44 per cent of the Guardian’s global web traffic in April came from smartphones and tablets. The figure was revealed a couple of minutes ago by the Guardian revenue director, Tim Gentry, on the IAB’s Mobile Engage event.
Gentry also revealed that on the weekend, 55 per cent of the Guardian’s football content web browsing occurs on smartphones and tablets, and that during the last quarter, 11 per cent of the Guardian’s advertising revenues came from cross-platform solutions, all of which had mobile on the heart of them, across many sectors, including fashion, retail and mobile. He told delegates: “I think the explanation mobile is on the heart of those packages is since it is on the heart of our business.”

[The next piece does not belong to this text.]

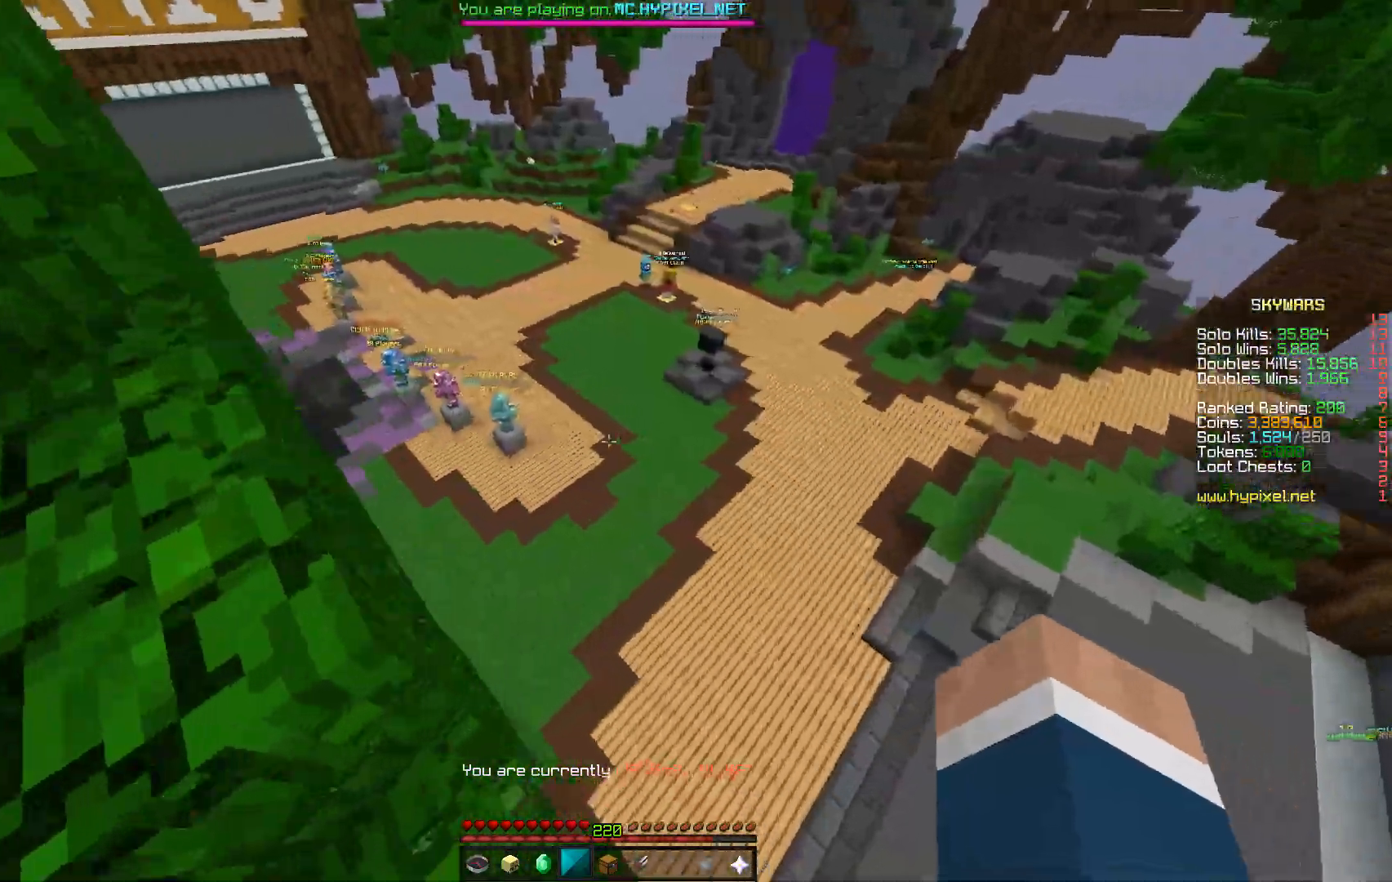
{"keys": ["d", "w"], "mouse": [], "events": [[483, "d", "down"]]}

Earlier, kicking off the development, IAB chairman, Richard Eyre, issued a rallying call to brands to get their mobile act together. He noted that too many brands’ websites are still not optimised for mobile, and told delegates: “We wish to fix this. Analyze your company’s website on a mobile device, and if it doesn’t work, return and shout at someone. Mobile first is not very creativity; it’s hygiene.”
Eyre then said that we’re seeing “the end of advertising as we all know it”. He explained that, with the arrival of mobile, advertising is “no longer a device for managing remote audiences firing messages from beyond enemy lines”.

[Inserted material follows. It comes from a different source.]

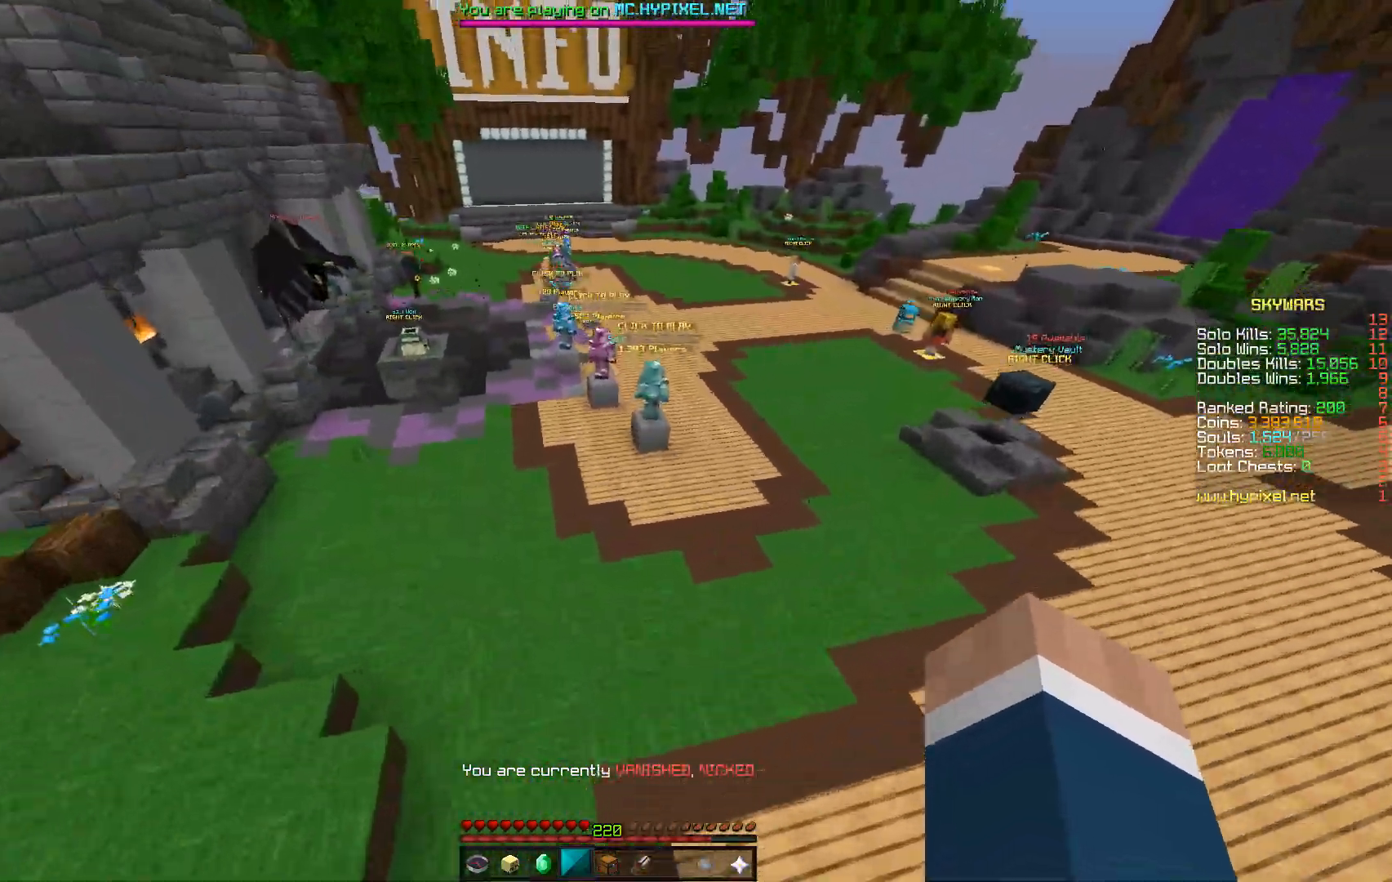
{"keys": ["w"], "mouse": [], "events": [[183, "d", "up"]]}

He said: “For the last 100 years, just about all promotional messages has been separated from a purchase order opportunity by time or place… The recipient needed to act upon the message at once more. Now, the message lives next to the acquisition opportunity…It means brands will also be portion of the conversation, talk in an ordinary voice. Now we have been upgraded from shouting down potential customers to working with them, having amusing with them.”
But Eyre cautioned that success on mobile hinges on permission, and that a precondition of it truly is trust. “Every brand must be doing what it should do to become the foremost trusted brand in its sector,” he said. “The opportunity is all there, unless a brand betrays that trust, after which it’s gone.”
He ended by urging brands to disregard the temptation to consider mobile as just another screen to stay ads on.
We’ll have more from the development in the course of the day, subject to hearing interesting stuff from the speakers obviously.